Non convincono gli avvocati altre due previsioni del dlgs: la norma (articolo 4 comma tre) che prevede che il tentativo di conciliazione possa inserirsi nel corso del procedimento giudiziale in qualsiasi momento, "provocando rallentamenti dello stesso e possibili lesioni al diritto delle parti ad una tutela celere ed effettiva"; e quella che (comma 7) prevede il tentativo di conciliazione obbligatoria nei procedimenti davanti agli arbitri, "già procedimenti privati, per loro natura celeri e dotati di attitudine alla conciliazione".
Tra le norme da ripensare quella sulle spese processuali (articolo 3) e quella sulle controversie sottoposte alla conciliazione obbligatoria (articolo 5). In ordine alla prima, il Cnf preferirebbe richiamare semplicemente la disciplina ordinaria sulle spese processuali (articolo 91 cpc) come modificata in via generale dalla legge 69/2009: e cioé condanna alle spese per la parte che ha rifiutato senza gisti motivo la proposta di conciliazione. Quanto alla seconda, il Cnf riscontra una certa disomogeneità tra le controversie annoverate, scelta parametrata non "sulle caratteristiche intrinseche della lite", cioè in base alla probabilità del risultato conciliativo.

########################################

CONSEGNA 1:
Riscrivi il tratto del brano sulla conciliazione che va da "Tra le norme" a "del risultato conciliativo.", mettendo "liti" al posto di "controversie".
CONSEGNA 2:
Indica se le affermazioni (a), (b) e (c) concordano con il brano sulla conciliazione. Per ciascuna rispondi sì o no e cita le parole del brano che lo stabiliscono.
(a) Il comma 7 prevede il tentativo di conciliazione obbligatoria nei procedimenti davanti agli arbitri.
(b) Il Cnf vorrebbe sostituire l'articolo 91 cpc con una disciplina del tutto nuova sulle spese processuali.
(c) La norma sulle spese processuali è contenuta nell'articolo 5.

VOCI FORNITE:
########################################

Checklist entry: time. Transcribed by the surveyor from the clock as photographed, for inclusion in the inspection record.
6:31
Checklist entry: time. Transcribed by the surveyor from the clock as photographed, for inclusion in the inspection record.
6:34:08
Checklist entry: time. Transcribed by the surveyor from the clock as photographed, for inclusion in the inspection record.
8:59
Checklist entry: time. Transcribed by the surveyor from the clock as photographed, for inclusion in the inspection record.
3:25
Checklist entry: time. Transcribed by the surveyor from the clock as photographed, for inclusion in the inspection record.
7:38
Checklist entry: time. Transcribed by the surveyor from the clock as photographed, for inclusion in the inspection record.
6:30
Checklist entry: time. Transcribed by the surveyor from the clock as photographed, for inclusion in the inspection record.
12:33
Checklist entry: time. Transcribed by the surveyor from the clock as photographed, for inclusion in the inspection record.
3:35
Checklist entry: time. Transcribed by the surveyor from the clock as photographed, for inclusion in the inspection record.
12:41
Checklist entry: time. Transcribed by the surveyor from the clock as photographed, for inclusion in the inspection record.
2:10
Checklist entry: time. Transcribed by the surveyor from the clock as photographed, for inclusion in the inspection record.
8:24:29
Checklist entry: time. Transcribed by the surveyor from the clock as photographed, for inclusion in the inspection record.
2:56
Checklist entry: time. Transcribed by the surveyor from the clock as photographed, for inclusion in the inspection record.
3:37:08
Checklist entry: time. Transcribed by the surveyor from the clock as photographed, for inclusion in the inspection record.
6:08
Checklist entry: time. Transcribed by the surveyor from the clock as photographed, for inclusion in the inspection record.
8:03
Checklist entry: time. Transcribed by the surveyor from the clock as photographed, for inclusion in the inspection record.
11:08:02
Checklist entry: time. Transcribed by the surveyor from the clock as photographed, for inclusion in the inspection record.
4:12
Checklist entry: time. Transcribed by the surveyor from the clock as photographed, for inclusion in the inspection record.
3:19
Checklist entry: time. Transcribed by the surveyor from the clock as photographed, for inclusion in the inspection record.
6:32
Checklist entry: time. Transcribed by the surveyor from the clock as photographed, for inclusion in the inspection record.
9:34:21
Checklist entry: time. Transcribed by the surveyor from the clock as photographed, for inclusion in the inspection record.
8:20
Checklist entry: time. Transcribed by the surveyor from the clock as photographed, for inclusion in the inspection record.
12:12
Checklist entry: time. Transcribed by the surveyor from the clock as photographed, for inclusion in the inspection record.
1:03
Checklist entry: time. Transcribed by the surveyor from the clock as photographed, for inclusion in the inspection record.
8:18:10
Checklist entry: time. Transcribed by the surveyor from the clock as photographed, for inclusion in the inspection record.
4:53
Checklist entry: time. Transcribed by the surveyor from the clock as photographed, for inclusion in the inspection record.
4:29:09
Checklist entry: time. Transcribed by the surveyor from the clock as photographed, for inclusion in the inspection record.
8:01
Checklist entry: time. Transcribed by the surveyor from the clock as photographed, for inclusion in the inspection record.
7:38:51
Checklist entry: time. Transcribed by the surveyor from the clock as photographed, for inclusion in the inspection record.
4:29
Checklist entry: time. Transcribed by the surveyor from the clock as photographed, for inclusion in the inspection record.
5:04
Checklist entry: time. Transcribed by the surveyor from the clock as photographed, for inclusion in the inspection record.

########################################

RISPOSTA ATTESA 1:
Tra le norme da ripensare quella sulle spese processuali (articolo 3) e quella sulle liti sottoposte alla conciliazione obbligatoria (articolo 5). In ordine alla prima, il Cnf preferirebbe richiamare semplicemente la disciplina ordinaria sulle spese processuali (articolo 91 cpc) come modificata in via generale dalla legge 69/2009: e cioé condanna alle spese per la parte che ha rifiutato senza gisti motivo la proposta di conciliazione. Quanto alla seconda, il Cnf riscontra una certa disomogeneità tra le liti annoverate, scelta parametrata non "sulle caratteristiche intrinseche della lite", cioè in base alla probabilità del risultato conciliativo.

RISPOSTA ATTESA 2:
(a) Sì: "(comma 7) prevede il tentativo di conciliazione obbligatoria nei procedimenti davanti agli arbitri".
(b) No: "il Cnf preferirebbe richiamare semplicemente la disciplina ordinaria sulle spese processuali (articolo 91 cpc)".
(c) No: "quella sulle spese processuali (articolo 3)".